Jiao Haikun, chairman of the board of directors of Jilin Chemical, says the decline in profits was primarily due to decreases in the prices of the group's products and increases in depreciation expenses from the commencement of commercial production at the company's new facilities during the first half.
The company processed an additional 180,000 metric tons of crude oil relative to last year, which caused an increase of RMB 206 million in its expenses for crude oil.
The weighted average price of the company's crude oil in the first half decreased by 2.1 percent to RMB 1,113 per metric ton because of reforms in the pricing mechanism for crude oil and petroleum products introduced by the PRC government, which effective June 1998, began adjusting state oil prices on a monthly basis to reflect international oil prices.
Prior to this policy, Lu Qirong, executive director of JCIC, noted that the company's competitiveness was suffering because of inflated domestic oil prices (CMR 6/8/98 pg. 32).
The company blames weak demand caused by the Asian economic crisis as one of the reasons for low profits and pricing in the first half, along with the devaluation of currencies in China's neighboring countries and the stability of the RMB, which brought more pressure from imports.
Investors have been fearing a devaluation of the RMB despite government promises to the contrary.
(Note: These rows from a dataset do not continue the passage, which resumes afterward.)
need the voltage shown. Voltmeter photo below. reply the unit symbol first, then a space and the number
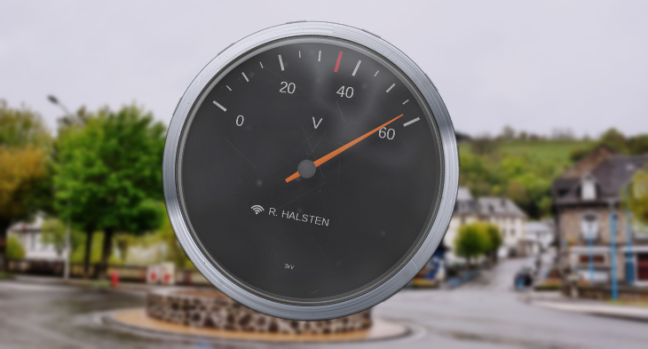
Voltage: V 57.5
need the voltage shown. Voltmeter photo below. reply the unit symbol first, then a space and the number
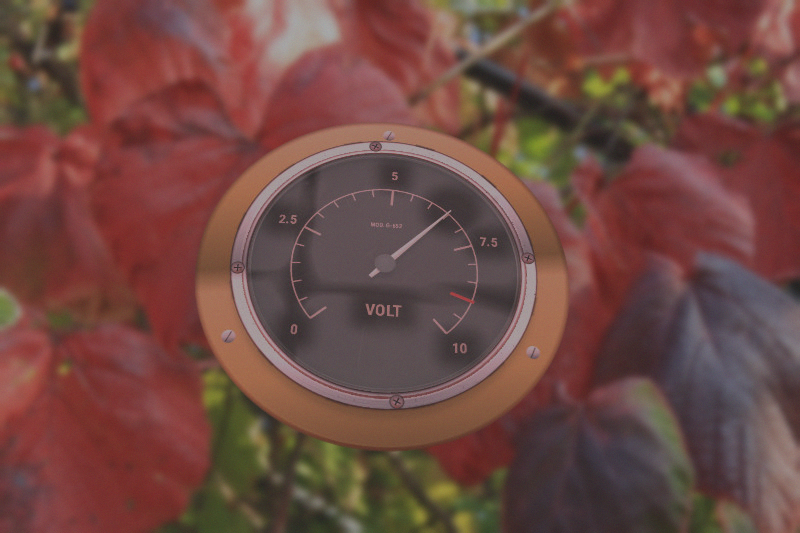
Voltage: V 6.5
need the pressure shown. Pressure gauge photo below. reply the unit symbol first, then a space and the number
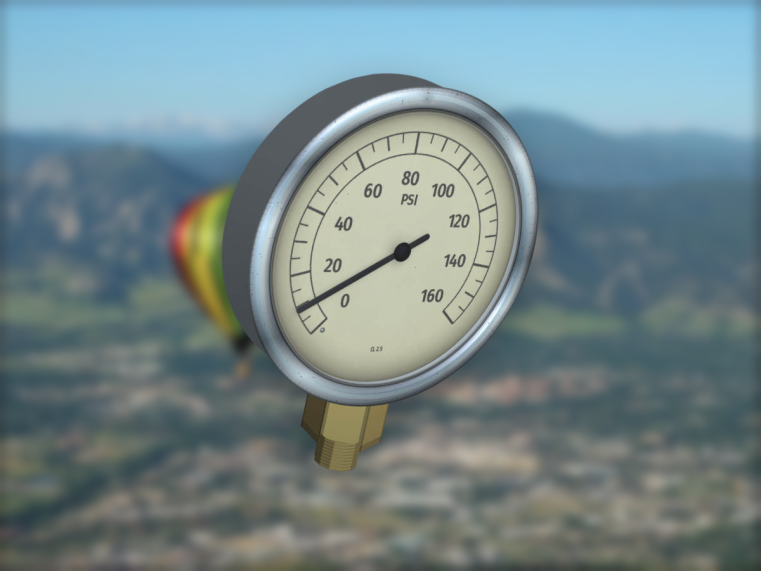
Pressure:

JCIC has about $400 million in foreign currency denominated debt (most in US dollars) and is in the planning stages of restructuring its debt to reduce foreign currency exposure. A devaluation would raise the company's exports but also increase its losses. Exports account for only 3 percent of JCIC's revenue.
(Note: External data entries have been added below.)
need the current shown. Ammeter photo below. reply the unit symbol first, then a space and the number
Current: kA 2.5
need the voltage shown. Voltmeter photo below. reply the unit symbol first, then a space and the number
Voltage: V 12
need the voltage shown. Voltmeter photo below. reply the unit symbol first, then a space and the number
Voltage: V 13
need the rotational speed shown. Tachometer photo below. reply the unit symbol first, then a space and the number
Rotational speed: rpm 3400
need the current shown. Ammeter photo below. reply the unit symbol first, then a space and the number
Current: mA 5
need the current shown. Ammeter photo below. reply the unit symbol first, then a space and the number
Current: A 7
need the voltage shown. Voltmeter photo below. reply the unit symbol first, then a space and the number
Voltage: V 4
Price decreases hurt the group's operating results. Its petroleum products suffered a 20 percent decline in pricing despite a 13 percent gain in sales volume. Petrochemical and organic chemical products were the least affected and faced only a 5 percent drop in prices.
Prices for dyestuffs and dye intermediates dipped 10 percent. Synthetic rubber and chemical fertilizers also took a 10 percent hit as their sales volumes plunged 20 percent and 13 percent respectively.
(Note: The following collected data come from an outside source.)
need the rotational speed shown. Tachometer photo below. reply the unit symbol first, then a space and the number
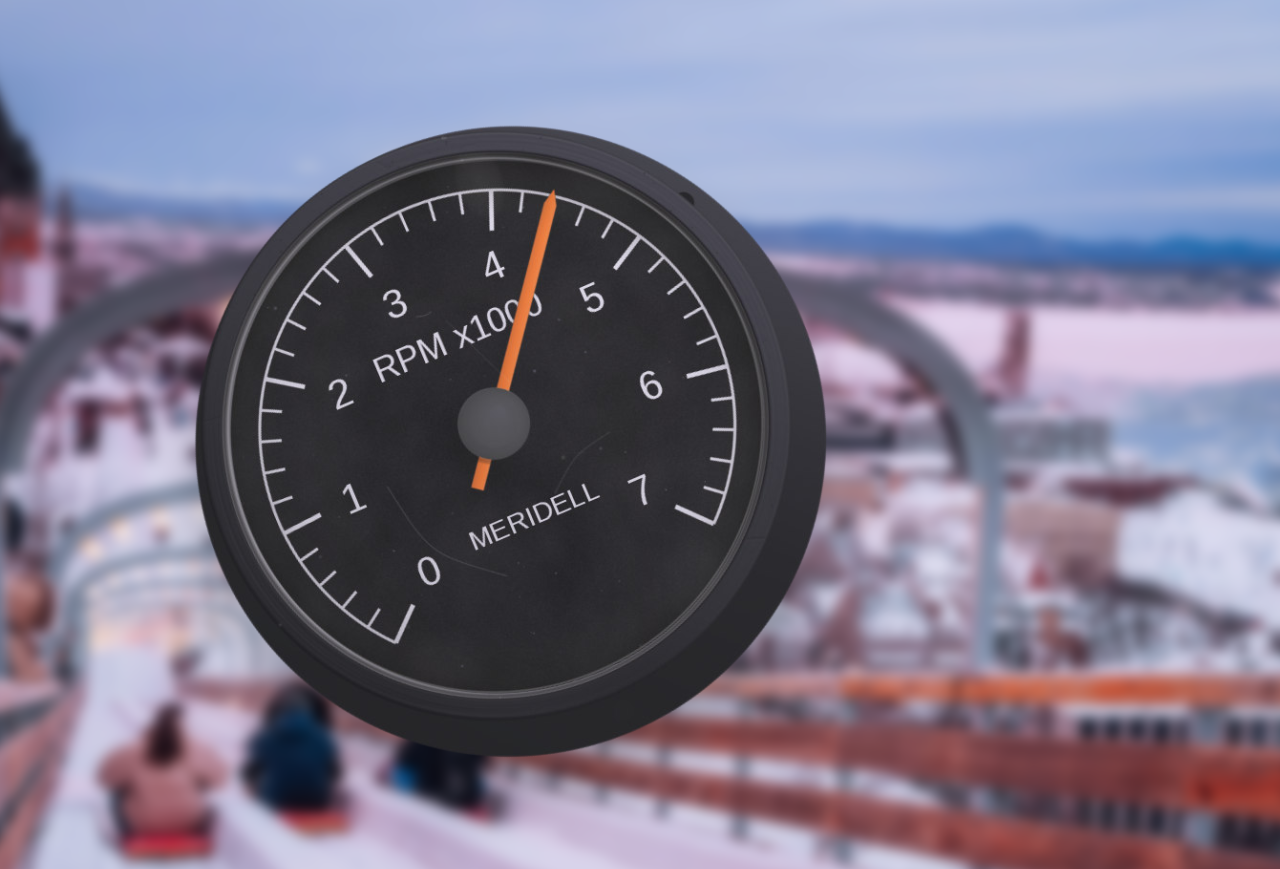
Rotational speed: rpm 4400
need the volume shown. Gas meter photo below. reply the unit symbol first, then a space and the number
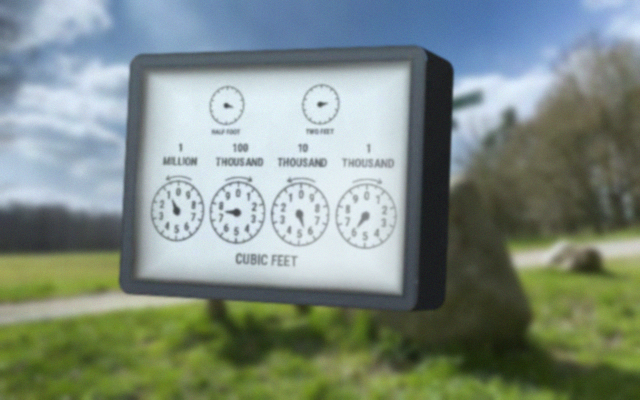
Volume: ft³ 75600
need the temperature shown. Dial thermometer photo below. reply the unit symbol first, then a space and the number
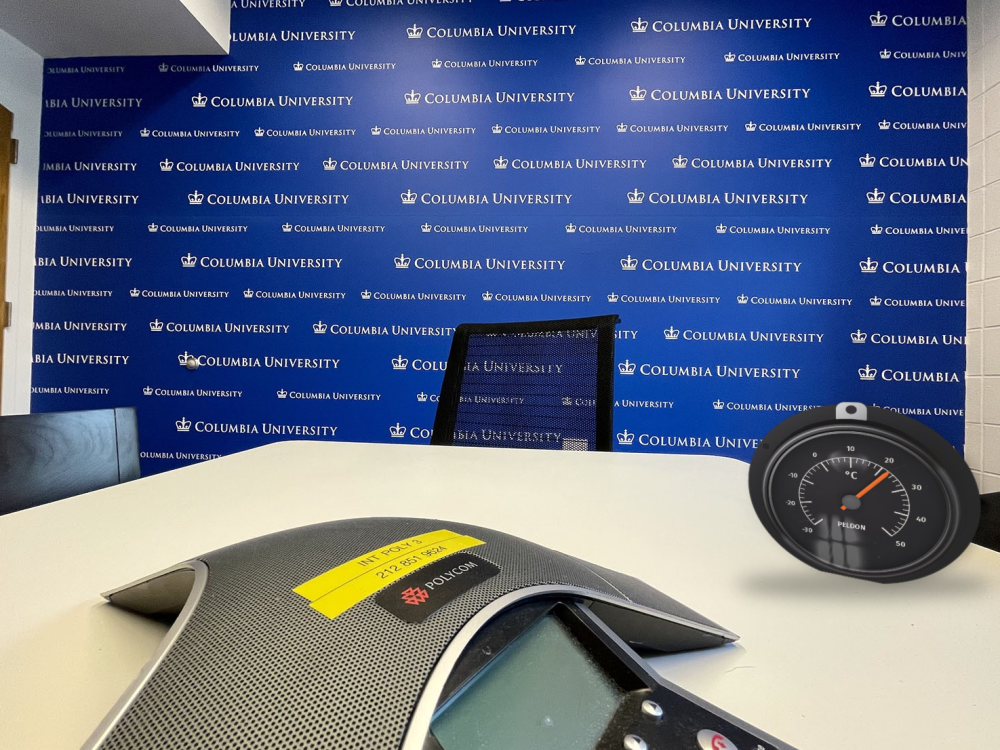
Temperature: °C 22
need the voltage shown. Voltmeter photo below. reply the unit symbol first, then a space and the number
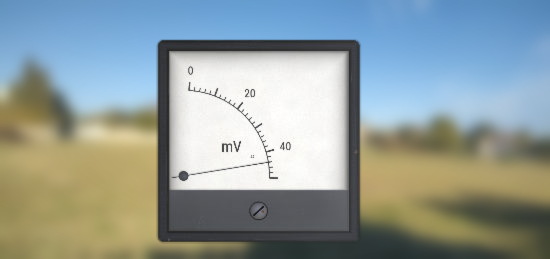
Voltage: mV 44
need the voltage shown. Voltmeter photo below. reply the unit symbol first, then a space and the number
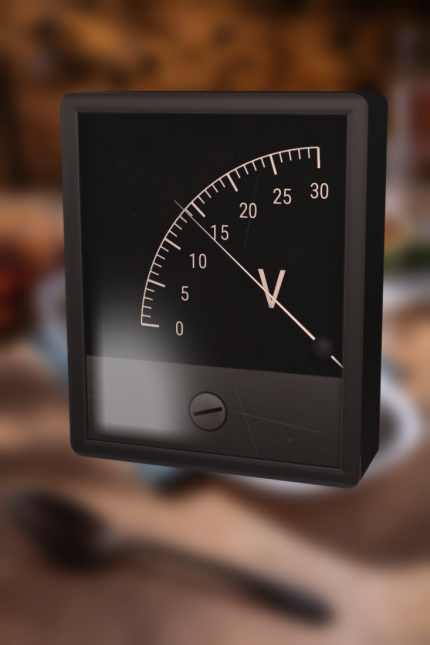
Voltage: V 14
The damages incurred by a tough first half have slowed many of the company's growth efforts. Although all 11 units of JCIC's ethylene project started up, enabling the company to further develop its production of downstream products, JCIC's board decided not to exercise its option to buy the seven facilities owned by its parent company, Jilin Chemical Group Corporation (JCGC) this year.
The company intends to evaluate the purchase after 1998. The option to purchase the units expires on December 31, 2002, or five years after the completion and acceptance of the project's last facility.
The purchase price will be determined on the basis of the net assets of relevant facilities and is subject to the approval of class shareholders. The decision to buy will rest on the operating profits of the facilities and the financial strength of the company.
As Mr. Qirong said in a recent interview with CMR, "The 11 plants are highly integrated, so if our financial situation is good, and even if one or two of the seven plants are not performing very well, we will still consider purchasing all the plants as long as the overall operating profits are positive."
JCIC has also decided to delay the planned issuance of 300 million A shares and will wait until market conditions become more profitable.
To combat the deteriorating market, the company will take advantage of JCGC's participation in the new China National Petroleum Corporation (CNPC). As a result, the company's supply of crude oil and sales of petroleum products will be partially guaranteed.
In response to this restructuring and the PRC's other economic measures, the company will increase its production of certain products and implement facility maintenance programs on a two-year cycle.
The company plans to enhance sales in the second half by adjusting product mix and developing new markets. Jilin also expects the PRC's new crude oil policy to help in the second half if oil prices remain low.
Despite the difficult environment, the company's plants ran in accordance with production schedules in the first half. The company processed 2.26 million metric tons of crude oil, representing an increase of 8.7 percent relative to the same period 1997. The company blames some low utilization rates at its facilities on equipment problems and adjustment periods for new products.